As always, when there is silence on the blog, you can rest assured that there is a lot going on. Lets see, since the last blog, our garden has grown, but most surprising, the garden at the farm supply has exploded. A few days after publishing blog, I was told to go ahead and plant a garden out in the warehouse yard, something I had given up on, aside from a few onions and garlic, due to a lack of interest from other workers.

In a wild chain of events, we went from “lets plant some stuff and make raised beds” to “lets buy a skip loader and sell bulk soil.” Then on to, “Hey Spicer, go buy a tractor, build a soil bin, license a few of the guys in back, and think about a trailer so we can take the tractor out to our own houses, and rent you out to customers.”

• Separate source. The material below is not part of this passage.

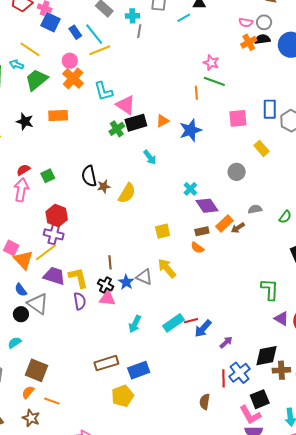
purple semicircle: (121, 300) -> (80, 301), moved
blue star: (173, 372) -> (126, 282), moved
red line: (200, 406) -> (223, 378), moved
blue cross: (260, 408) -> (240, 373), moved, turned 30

Then, last Monday, this article his to front page of the local paper. The article prompted a few new customers to come in and ask me questions like, “why doesn’t my garden grow?” Wednesday, I got a phone call from the boss, who asked me if I’d be in on Monday because the head of the ag department at the college wants to meet with me, and that we’d also be working out a plan for a community plot for the local senior center.

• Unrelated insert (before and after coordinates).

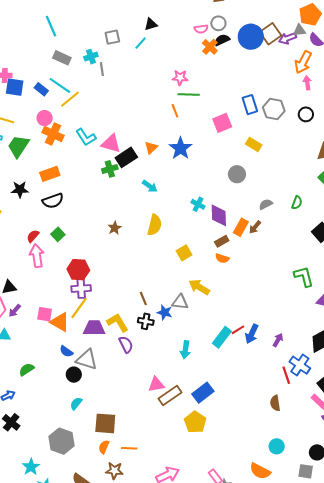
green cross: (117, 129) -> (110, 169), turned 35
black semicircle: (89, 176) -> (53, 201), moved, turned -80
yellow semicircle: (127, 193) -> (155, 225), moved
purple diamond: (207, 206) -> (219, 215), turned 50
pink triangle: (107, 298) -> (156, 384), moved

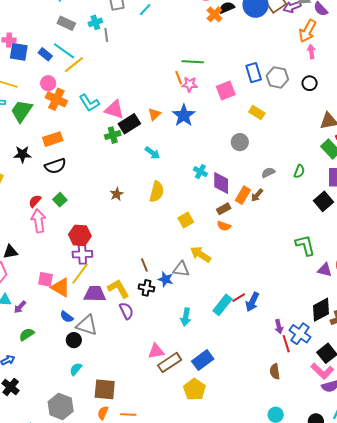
pink star: (180, 78) -> (190, 84), moved
purple arrow: (15, 311) -> (20, 307), moved
purple arrow: (278, 340) -> (279, 327), moved, turned 136

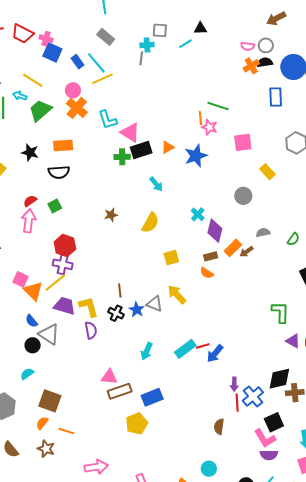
cyan cross: (95, 22) -> (147, 45), moved
blue rectangle: (254, 73) -> (276, 97), moved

Our wonderful neighbors, The Donners, are moving back to England again, and I spent last week working with the patriarch of the family helping him finish off projects before his departure. I spent the week mostly holding things and minding the fire on a small forge as I picked up a bit more practical experience in blacksmithing. Upon their departure, we’ll be moving their forge and anvil down here to my place to keep a blacksmith on the hill.

Yet another neighbor moved, but this time he moved his whole house. Having spent nearly two decades in a tipi, he was able to move the house and have it set up in one day, a mile deeper into the hills, finally getting him out of the dust channel of living beside our road. After helping him move a 1000 gallon water tank down a half mile foot path, he asked if I wanted his old tipi, which he had replaced a few months back. So, now we’ve got a 20 foot tipi that will be residing in the west side of the garden.

He also threw in an old box stove, some chairs and planters, and anything else he didn’t want to drag down to his new place. If anybody wants one of those dangerous folding plastic chaise lounges, he’s got one for you cheap. And a little cooler.

Finally, the fourteen month odyssey into experimental wind power resulted in a 30 foot erection as our new slavonius turbine went vertical, producing a whopping 20 watts before choking out and getting set back down.

Our neighborhood watch program got kicked into high gear with the arrival of trespass growers on the timber parcel beside our place, with a neighbor and I tracking them down the river road far enough to make sure they weren’t out in our backyard. A few days later, the security manager of the parcel arrived and we spent about an hour going over the tracks, and being shown the survey markers that mark the limits of our property.

A few days after the trespass growers went driving down our road, I ran into a guy in our driveway with no good business and a downright bad attitude. Being unable to encourage him to leave on my own, the neighbors got called into action and we managed to run him off the hill. Later that day, he enjoyed a 60mph high speed chase down a road I have trouble going more than 20 mph on, flipped his 4runner, and proceeded to defy police as he sat in the wreck. He was found to have a switch blade, tear gas and an empty flashlight containing just over a pound of meth. One of my buddies up here on the hill described him as a spunion, a word I will be using as frequently as possible when encountering tweakers.

Just a normal everyday hillbilly life.